Ancora una volta sarà necessario aspettare il giudizio dei mercati, che a partire da lunedì dovranno valutare la credibilità delle proposte adottate. Le aspettative dei governanti sembrano positive, forse perché in questa occasione si è riscontrata, per la prima volta dallo scoppio della crisi dei debiti sovrani in Irlanda e Grecia, una effettiva comunione di intenti, anche se derivante da una miriade di compromessi. La divergenza del Regno Unito, in questo contesto, potrebbe rappresentare il vero fattore destabilizzante, non tanto per l’auto-esclusione dall’accordo, quanto per l’occasione persa di modificare i trattati e rendere più efficaci le misure intraprese.
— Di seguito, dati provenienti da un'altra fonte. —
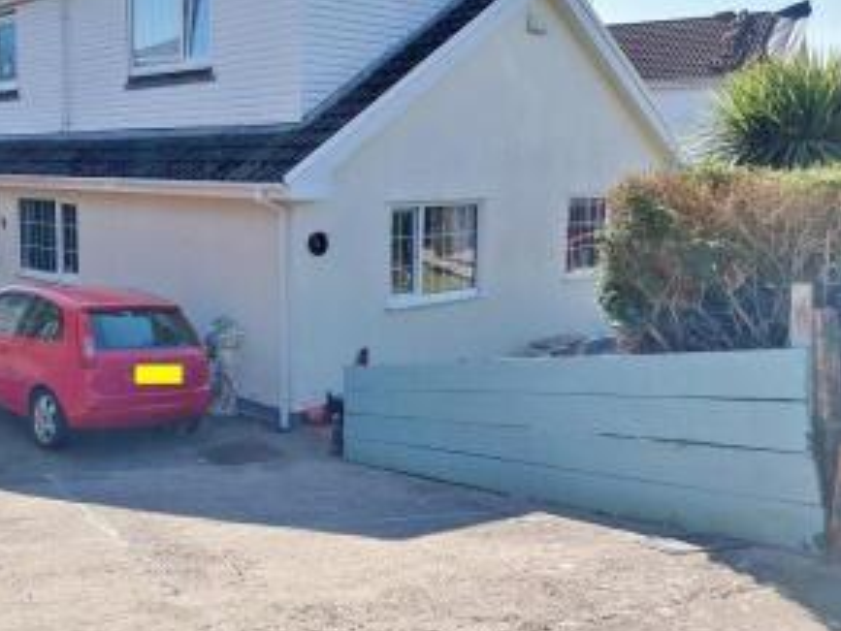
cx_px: 231
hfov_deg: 47.5
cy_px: 272
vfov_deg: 37.7
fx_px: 924
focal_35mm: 38
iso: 25
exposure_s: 1/827
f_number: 1.8
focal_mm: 4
L’euforia del momento ricorda l’approvazione del Patto di Stabilità nel 1997, quando sembrava che le regole fossero talmente rigide da rendere impensabile ciò che si sta verificando da due anni a questa parte: quelle regole si sono dimostrate insufficienti, se non controproducenti. Appare chiaro che le “nuove” regole, che ad oggi non si discostano da quella linea, con la grande eccezione dei meccanismi di aiuto finanziario, debbano essere approfondite e dibattute, cercando però di abbandonare i personalismi nazionali, l’ultima cosa di cui c’è bisogno.